Log-epiperimetric inequality at isolated singularities of area minimizing currents
The uniqueness of blow-up and regularity of multiplicity-one minimal surfaces at isolated singularities has been successfully investigated by Allard-Almgren [Ann. of Math. '81], in the integrable case, and by L. Simon [Ann. of Math. '83], in its full generality.
In this talk I will present a simple and completely variational approach to this problem, achieved by proving a new logarithmic epiperimetric inequality for multiplicity-one stationary cones with isolated singularity. In contrast to classical epiperimetric inequalities by Reifenberg [Ann. of Math. '64], Taylor [Invent. Math. '73, Ann. of Math. '76] and White [Duke '83], we require now a priori assumptions on the structure of the cone (e.g. integrability). If the cone is integrable (not only through rotations), we recover the classical epiperimetric inequality.

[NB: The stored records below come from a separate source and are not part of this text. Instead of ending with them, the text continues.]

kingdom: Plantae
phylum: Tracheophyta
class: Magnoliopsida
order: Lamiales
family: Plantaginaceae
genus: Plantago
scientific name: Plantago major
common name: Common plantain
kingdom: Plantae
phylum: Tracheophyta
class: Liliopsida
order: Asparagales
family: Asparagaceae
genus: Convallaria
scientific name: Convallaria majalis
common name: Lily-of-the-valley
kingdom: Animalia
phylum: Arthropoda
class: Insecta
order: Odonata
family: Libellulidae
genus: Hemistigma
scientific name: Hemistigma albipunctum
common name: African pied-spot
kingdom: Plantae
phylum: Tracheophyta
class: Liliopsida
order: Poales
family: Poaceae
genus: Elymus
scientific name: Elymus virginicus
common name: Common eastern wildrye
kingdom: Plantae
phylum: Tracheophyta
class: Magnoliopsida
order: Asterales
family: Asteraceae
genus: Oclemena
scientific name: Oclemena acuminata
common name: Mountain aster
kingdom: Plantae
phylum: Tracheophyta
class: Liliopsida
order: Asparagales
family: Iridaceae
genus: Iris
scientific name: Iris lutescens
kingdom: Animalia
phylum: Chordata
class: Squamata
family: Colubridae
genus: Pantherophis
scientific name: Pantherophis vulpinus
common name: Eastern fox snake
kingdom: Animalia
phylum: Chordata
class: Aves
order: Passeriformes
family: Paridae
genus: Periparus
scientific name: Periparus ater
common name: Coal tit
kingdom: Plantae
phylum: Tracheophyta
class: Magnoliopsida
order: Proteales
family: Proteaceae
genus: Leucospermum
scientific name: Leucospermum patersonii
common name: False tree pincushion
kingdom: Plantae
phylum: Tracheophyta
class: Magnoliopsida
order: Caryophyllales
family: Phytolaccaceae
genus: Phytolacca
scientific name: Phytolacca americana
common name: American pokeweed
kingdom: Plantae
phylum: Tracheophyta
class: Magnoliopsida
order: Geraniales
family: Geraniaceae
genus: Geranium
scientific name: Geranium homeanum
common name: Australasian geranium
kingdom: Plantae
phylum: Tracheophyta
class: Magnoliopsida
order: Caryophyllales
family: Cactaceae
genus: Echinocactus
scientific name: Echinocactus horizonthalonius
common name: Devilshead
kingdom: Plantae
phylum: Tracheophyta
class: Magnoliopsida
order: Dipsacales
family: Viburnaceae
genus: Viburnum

Epiperimetric inequalities of logarithmic type were first introduced by M.Colombo, B. Velichkov and myself in the context of the obstacle and thin-obstacle problems.
As a consequence of our analysis we give a new proof of Allard-Almgren and Simon results in the case of minimizers and we deduce a new epsilon-regularity result for almost area-minimizing currents at isolated singularities.
This is joint work with M. Engelstein (MIT) and B. Velichkov (Grenoble).